Erdogan gets no meeting with Biden at NATO Ukraine summit / Amberin Zaman

Despite reportedly intense diplomatic efforts, Turkey's president did not get to meet his US counterpart at today’s NATO summit in Brussels.

Turkish President Recep Tayyip Erdogan did not get a meeting with US President Joe Biden at today’s NATO summit in Brussels, despite Ankara’s rising stock amid the Ukraine crisis.

Biden’s packed schedule was cited as the main reason. However, Biden held bilateral talks with French President Emmanuel Macron. Turkish officials and the US Embassy in Ankara pushed hard for a meeting, if only a pull-aside on the sidelines of the summit, according to diplomatic sources speaking not for attribution.

The real reason is Turkey’s refusal to get rid of its Russian S-400 missiles, which the United States says threaten NATO security. Turkey acquired the system despite unremitting US pressure to scrap the deal. A slew of Congressional sanctions and its ejection from the F-35 joint strike fighter program have not swayed Ankara.

The Ukraine crisis was seen as a possible off ramp, with US officials reportedly floating the idea for Turkey to relocate the batteries to Ukraine. Turkey remains adamant that it will retain the S-400s, a message made clear in an op-ed penned by Erdogan’s communications director Fahrettin Altun that ran in the Wall Street Journal Wednesday. Altun called the transfer of the S-400s to Ukraine in exchange for easing of sanctions an “unrealistic idea.”
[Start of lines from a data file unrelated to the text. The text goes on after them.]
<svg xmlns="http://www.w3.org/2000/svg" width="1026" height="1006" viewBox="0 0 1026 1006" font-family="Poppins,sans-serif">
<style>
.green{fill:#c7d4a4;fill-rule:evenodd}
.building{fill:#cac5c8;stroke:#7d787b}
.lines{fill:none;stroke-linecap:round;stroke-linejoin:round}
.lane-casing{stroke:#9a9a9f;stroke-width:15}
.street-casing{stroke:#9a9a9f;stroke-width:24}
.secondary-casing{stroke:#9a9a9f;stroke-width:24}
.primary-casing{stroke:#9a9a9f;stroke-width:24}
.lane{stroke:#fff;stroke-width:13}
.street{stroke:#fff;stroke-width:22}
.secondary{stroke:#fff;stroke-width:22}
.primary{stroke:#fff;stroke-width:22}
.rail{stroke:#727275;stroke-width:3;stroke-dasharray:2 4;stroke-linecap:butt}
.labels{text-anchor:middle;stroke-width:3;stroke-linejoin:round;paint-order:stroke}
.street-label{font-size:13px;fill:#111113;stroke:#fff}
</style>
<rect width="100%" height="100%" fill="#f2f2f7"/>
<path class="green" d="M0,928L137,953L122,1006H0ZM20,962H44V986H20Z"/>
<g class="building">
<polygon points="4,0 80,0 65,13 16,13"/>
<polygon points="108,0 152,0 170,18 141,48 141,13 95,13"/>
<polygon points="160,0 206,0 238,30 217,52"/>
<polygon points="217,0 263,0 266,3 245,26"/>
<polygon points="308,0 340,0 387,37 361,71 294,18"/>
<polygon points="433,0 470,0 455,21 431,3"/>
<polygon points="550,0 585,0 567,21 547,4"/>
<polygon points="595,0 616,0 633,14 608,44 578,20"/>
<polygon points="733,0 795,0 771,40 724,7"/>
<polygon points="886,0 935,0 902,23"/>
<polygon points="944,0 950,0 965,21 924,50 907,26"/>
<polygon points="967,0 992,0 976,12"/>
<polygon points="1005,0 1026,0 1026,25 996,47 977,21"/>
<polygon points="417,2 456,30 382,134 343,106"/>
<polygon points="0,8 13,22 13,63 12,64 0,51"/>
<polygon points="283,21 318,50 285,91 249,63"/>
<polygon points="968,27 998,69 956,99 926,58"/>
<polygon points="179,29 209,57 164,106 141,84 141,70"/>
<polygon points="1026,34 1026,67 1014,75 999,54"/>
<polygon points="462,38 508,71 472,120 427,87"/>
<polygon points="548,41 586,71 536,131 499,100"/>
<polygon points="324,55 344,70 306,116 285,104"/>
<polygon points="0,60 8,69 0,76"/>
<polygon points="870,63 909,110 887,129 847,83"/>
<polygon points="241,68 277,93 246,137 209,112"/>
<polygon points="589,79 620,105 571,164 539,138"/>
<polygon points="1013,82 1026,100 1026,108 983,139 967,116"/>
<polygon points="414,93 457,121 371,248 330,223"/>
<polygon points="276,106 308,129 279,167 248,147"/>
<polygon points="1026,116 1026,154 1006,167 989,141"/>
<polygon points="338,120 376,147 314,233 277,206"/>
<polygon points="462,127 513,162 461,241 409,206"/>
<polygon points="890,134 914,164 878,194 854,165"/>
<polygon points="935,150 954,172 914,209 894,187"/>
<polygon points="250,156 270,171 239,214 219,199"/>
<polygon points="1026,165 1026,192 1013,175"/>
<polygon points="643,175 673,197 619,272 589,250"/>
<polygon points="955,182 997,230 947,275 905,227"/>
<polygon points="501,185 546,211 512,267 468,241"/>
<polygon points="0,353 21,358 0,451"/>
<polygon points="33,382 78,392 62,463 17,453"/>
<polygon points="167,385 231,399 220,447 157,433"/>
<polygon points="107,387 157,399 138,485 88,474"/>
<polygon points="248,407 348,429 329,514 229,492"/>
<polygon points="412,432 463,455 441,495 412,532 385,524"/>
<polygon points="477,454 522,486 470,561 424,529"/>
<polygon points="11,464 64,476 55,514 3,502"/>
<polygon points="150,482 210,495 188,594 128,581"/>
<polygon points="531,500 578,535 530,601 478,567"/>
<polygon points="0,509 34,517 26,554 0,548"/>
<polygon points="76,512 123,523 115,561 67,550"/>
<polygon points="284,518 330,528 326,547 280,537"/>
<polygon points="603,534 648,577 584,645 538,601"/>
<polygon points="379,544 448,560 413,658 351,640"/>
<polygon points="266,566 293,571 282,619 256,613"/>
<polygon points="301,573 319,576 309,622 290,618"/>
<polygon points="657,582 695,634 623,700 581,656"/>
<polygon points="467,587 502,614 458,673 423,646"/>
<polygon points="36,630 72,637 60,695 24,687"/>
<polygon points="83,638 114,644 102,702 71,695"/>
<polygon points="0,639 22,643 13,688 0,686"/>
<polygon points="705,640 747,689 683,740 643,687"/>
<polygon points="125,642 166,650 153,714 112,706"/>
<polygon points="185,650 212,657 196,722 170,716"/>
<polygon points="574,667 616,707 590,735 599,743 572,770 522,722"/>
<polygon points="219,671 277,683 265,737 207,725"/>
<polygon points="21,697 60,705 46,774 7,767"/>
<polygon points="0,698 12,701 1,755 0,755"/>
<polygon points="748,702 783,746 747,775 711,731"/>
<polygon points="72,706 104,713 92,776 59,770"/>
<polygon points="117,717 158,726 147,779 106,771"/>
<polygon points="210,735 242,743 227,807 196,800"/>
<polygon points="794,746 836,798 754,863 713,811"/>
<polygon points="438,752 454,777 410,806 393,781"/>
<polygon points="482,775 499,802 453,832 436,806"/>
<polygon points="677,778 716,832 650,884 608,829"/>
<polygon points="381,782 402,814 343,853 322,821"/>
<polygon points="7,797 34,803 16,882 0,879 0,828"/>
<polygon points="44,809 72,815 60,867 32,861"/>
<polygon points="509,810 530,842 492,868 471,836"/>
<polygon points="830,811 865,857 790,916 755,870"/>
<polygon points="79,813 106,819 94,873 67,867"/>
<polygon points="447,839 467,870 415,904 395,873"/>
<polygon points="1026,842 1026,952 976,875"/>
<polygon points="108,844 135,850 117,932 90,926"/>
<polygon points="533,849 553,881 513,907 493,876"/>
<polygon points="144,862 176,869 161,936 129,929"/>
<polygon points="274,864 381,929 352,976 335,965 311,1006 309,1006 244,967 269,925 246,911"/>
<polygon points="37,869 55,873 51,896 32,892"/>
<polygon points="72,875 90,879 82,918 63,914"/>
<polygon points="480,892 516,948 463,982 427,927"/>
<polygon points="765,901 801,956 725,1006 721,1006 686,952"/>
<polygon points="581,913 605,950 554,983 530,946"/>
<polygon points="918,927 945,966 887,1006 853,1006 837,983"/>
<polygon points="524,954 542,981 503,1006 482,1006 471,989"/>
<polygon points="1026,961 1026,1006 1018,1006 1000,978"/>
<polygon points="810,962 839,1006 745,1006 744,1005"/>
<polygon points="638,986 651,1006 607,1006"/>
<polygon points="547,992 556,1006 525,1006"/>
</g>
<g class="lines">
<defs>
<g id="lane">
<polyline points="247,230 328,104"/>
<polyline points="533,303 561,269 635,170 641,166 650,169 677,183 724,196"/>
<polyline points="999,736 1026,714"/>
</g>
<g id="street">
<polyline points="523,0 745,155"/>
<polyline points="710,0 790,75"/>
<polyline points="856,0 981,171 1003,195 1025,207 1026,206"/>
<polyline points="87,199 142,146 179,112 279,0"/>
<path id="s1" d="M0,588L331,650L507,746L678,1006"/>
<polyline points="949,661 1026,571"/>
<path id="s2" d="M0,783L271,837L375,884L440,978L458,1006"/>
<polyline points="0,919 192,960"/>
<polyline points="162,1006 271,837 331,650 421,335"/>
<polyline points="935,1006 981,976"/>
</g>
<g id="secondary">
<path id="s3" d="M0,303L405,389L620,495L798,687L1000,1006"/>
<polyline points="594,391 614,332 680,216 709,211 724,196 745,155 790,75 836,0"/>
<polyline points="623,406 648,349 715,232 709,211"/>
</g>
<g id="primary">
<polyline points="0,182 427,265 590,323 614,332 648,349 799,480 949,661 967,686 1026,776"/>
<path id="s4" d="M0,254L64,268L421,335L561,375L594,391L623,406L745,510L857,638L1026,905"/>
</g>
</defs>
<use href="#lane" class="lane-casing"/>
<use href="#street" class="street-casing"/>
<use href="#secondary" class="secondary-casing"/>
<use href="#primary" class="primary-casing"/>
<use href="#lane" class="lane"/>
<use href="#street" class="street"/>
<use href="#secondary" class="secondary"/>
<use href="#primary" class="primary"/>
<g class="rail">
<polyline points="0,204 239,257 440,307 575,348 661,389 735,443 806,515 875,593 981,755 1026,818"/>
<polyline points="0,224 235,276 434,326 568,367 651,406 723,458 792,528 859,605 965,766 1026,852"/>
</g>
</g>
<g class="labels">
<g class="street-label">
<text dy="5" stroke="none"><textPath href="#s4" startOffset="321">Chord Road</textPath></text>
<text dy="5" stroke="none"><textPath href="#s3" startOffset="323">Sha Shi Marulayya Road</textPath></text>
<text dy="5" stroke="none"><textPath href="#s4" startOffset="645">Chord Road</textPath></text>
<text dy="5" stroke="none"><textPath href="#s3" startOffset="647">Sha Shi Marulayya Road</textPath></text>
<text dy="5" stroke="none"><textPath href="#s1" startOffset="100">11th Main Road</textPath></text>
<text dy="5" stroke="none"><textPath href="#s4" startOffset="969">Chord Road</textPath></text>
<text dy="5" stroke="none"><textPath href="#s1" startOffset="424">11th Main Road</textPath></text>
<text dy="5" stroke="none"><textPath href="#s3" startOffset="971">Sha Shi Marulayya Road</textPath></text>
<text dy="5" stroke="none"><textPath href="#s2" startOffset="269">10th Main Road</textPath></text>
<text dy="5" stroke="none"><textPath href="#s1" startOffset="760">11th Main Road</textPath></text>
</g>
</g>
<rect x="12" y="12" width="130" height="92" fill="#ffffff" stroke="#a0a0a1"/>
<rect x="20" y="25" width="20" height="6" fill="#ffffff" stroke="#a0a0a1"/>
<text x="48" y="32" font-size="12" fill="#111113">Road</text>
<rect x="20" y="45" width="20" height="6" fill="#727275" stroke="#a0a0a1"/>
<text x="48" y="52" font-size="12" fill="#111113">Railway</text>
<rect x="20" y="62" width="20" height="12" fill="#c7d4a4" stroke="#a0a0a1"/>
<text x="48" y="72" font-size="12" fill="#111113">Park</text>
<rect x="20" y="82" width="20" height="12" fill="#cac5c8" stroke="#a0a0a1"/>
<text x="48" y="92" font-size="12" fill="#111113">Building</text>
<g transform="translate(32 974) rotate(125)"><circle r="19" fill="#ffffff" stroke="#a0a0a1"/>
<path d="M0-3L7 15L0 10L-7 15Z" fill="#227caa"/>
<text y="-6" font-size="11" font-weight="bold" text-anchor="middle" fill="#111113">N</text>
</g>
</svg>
Rather, he argued the onus is on the West and “especially” the United States to normalize ties with Ankara “without preconditions.”

“The Ukraine crisis has shown that the geopolitical assessments of those who underestimated Turkey’s strategic importance, claimed that NATO was ‘brain dead’ and thought that national borders were no longer subject to discussion were misguided,” Altun said.

Turkey is currently in talks with Washington to modernize its fleet of F-16 fighter jets. Turkey is also demanding reimbursement for the $1.4 billion it paid for the more than 100 F-35s that it ordered prior to being kicked off production. However, there is stiff opposition from Congress to relax military sanctions on Ankara, with Senators Bob Menendez (D-NJ) and Jim Risch (R-ID) leading the anti-Turkey charge. Menendez told a Greek newspaper earlier this month that without “a dramatic turnaround” on the S-400, Erdogan’s recent “charm offensive” would not work.

Ankara continues to raise the sanctions issue at NATO fora and is pressing individual NATO members to lean on Washington for their removal, according to diplomatic sources briefing Al-Monitor. The issue came up during Erdogan’s meeting today with Macron. The French leader and Erdogan have sparred intermittently over Libya, the Eastern Mediterranean and West Africa, where there is growing competition between France and Turkey. However, today’s encounter went very well, the sources noted.

Erdogan held separate meetings with Italian Prime Minister Mario Draghi and Estonian premier Kaja Kallas.

Speaking at the conclusion of the NATO summit, Erdogan said Turkey’s aim was to bring together Russia’s President Vladimir Putin and Ukraine’s President Volodymyr Zelenskyy.

Turkey’s handling of the Ukraine crisis won praise from Western governments. Wedged between its Black Sea neighbor and leading trade partner Russia and the NATO-led anti-Kremlin bloc, Ankara has sought to position itself as a mediator between Moscow and Kyiv.

While it has unequivocally condemned Russia for invading Ukraine, provided additional combat drones to the Ukrainian air force, blocked the Bosporus and Dardanelles Straits to all naval vessels and opened its doors to Ukrainian refugees, it has not joined sanctions against Russia and has kept its skies open to Russian planes, making it a critical alternative for Russian military and commercial flights.

Western governments have not pressed Ankara to push harder on Russia, not least because of fears that Moscow would retaliate by launching an all-out attack on the rebel-held province of Idlib in northwest Syria. Such a move would trigger a further massive influx of Syrian refugees into Turkey and potentially Europe.